From then on, I literally obsessed for hours, when ever I had a minute, about what I would do if I would get my hands on this black clad coward butcher. Yes, coward, because he is hiding his ugly face. I do not. I had all sorts of day dreams about how to torture this man, in detail.
It took me a hard time to recover into my spirituality, into not only understanding on an intellectual level that this is EXACTLY what they want us to feel, but also to admit on my spiritual level that any such retaliation would be wrong for all intents and purposes.
We only have one chance to demonstrate our values: By adhering to them. So I am talking about my values here.
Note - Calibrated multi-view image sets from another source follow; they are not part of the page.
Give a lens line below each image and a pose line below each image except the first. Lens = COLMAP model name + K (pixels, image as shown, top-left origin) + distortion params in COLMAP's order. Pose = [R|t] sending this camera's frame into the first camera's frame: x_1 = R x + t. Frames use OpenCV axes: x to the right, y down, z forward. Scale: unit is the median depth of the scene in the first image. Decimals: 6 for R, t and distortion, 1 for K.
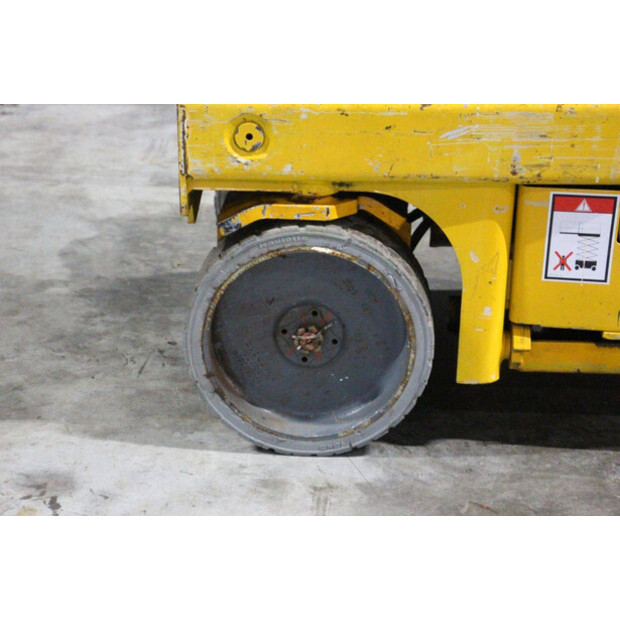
lens RADIAL K [[1467.7, 0, 313.5], [0, 1467.7, 309.5], [0, 0, 1]] dist [0.434094, 0.000000]
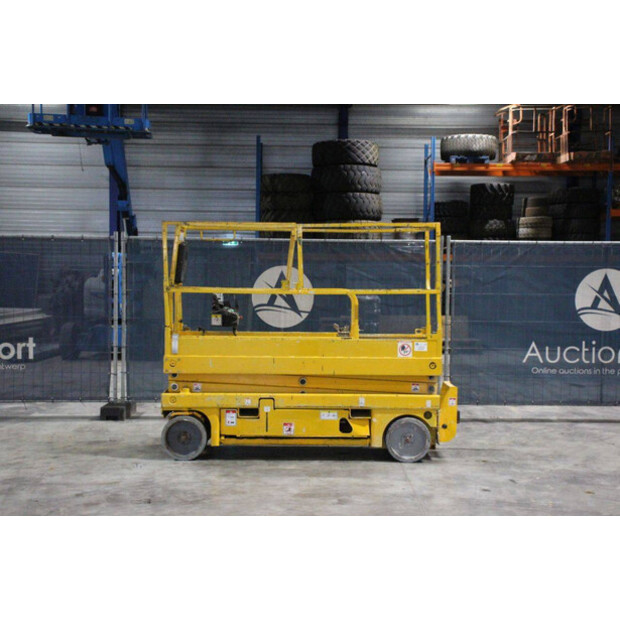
lens RADIAL K [[925.4, 0, 306.4], [0, 925.4, 314.0], [0, 0, 1]] dist [0.100880, 0.000000]
pose [[0.999906, -0.013502, -0.002377, 0.479029], [0.011863, 0.939043, -0.343594, 0.800280], [0.006871, 0.343533, 0.939115, -2.472150]]
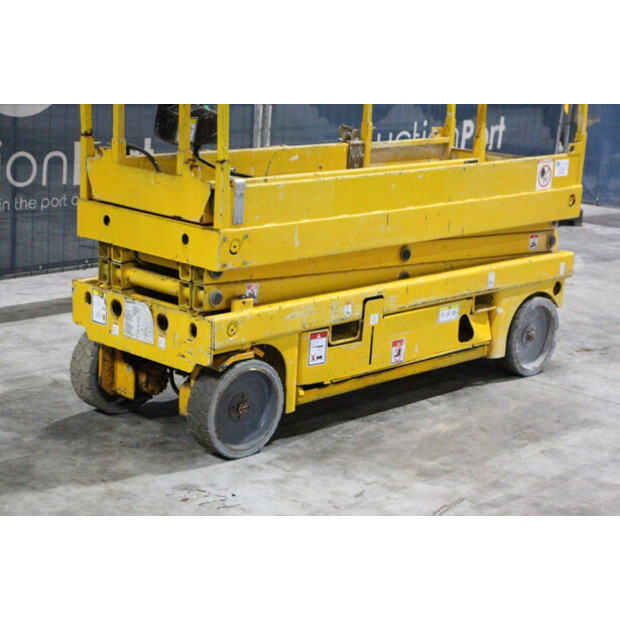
lens RADIAL K [[1363.7, 0, 312.3], [0, 1363.7, 313.4], [0, 0, 1]] dist [0.351563, 0.000000]
pose [[0.683356, -0.154094, 0.713638, -1.564323], [0.242907, 0.969772, -0.023200, -0.053478], [-0.688492, 0.189202, 0.700130, -0.727759]]
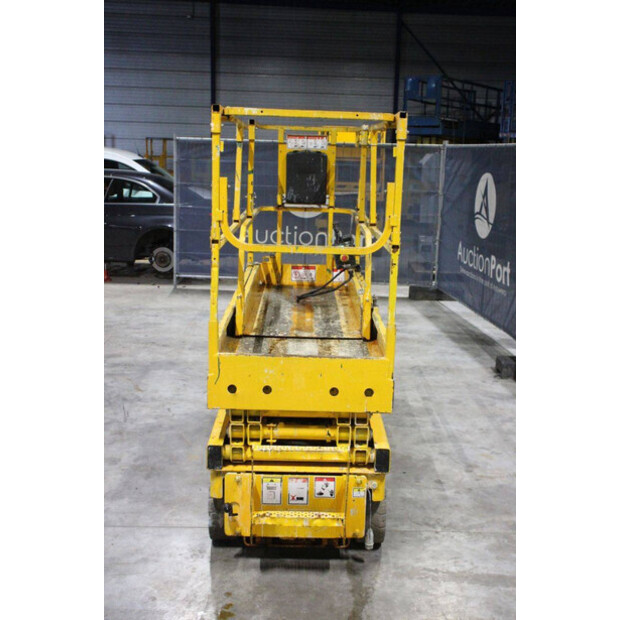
lens RADIAL K [[772.8, 0, 314.0], [0, 772.8, 312.4], [0, 0, 1]] dist [0.029390, 0.000000]
pose [[0.017043, 0.180586, -0.983412, 2.453321], [-0.406640, 0.899790, 0.158183, -0.682476], [0.913430, 0.397198, 0.088769, 0.901116]]
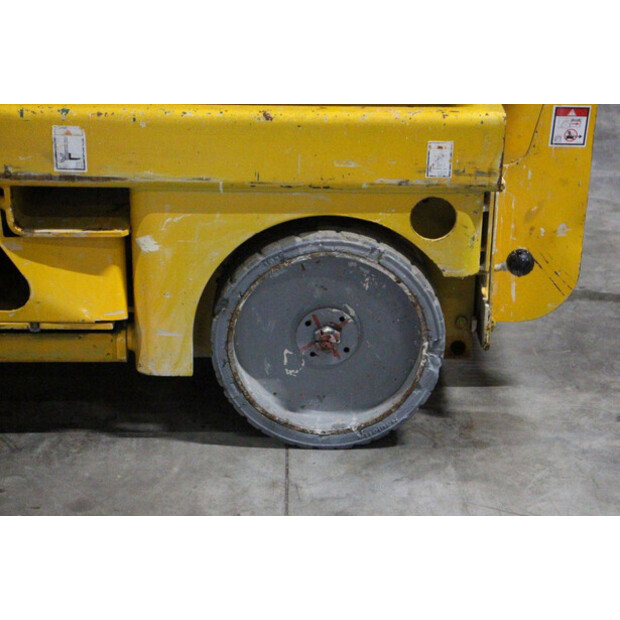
lens RADIAL K [[1467.7, 0, 306.9], [0, 1467.7, 310.6], [0, 0, 1]] dist [0.434094, 0.000000]
pose [[0.999825, -0.018035, 0.004939, 0.831472], [0.018015, 0.999829, 0.004180, 0.013434], [-0.005014, -0.004090, 0.999979, -0.062028]]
I remember my father. I was young, and he would refer to Jesus’ sentence saying that if one gets slapped on one cheek, one should offer the other cheek to the offender, too. My father often said that he would have difficulties with that. Instead, he considered some situations justifying the principle “An Eye for an Eye”.
I have two answers, one with my heart, one with my brain:
My heart tells me that I would give up my soul, and my spirituality, if I would give in into ripping that butcher’s nails off his fingers and toes, one by one. Well, it gives me some relief thinking about it, though, frankly. But that’s about it, that’s about as far as I can go, and it already makes me praying for that this resentment is taken away from me with the help of my Higher Power.
Secondly, my brain tells me that this is exactly what these groups want us to feel: They thrive from this. Because, amongst other reasons, think about what they did, too: They requested 100 Million USD ransom money.
They are not only a bunch of terrorists. They belong to an organized crime organization, they capture people in order to make money in order to exercise power. They are true sociopaths, like every organized crime group is, because they give an ethical and moral damn about how to generate money, how to establish power. If they can make more money by legal means, they will just do that. If they can make more money by chopping heads off, well, they will just do that.
That is who they are. In their cold and well crafted strategy, they aim at taking our values away from us, by making us doing what they do.
They are sociopathic criminals. They don’t feel anything like empathy. So, we treat them as such. We apply the rule of law to them. Because that is what is protecting our values, and our humanity.
Never. Never again.
So timely and so much your true self. Thank you, Stefan!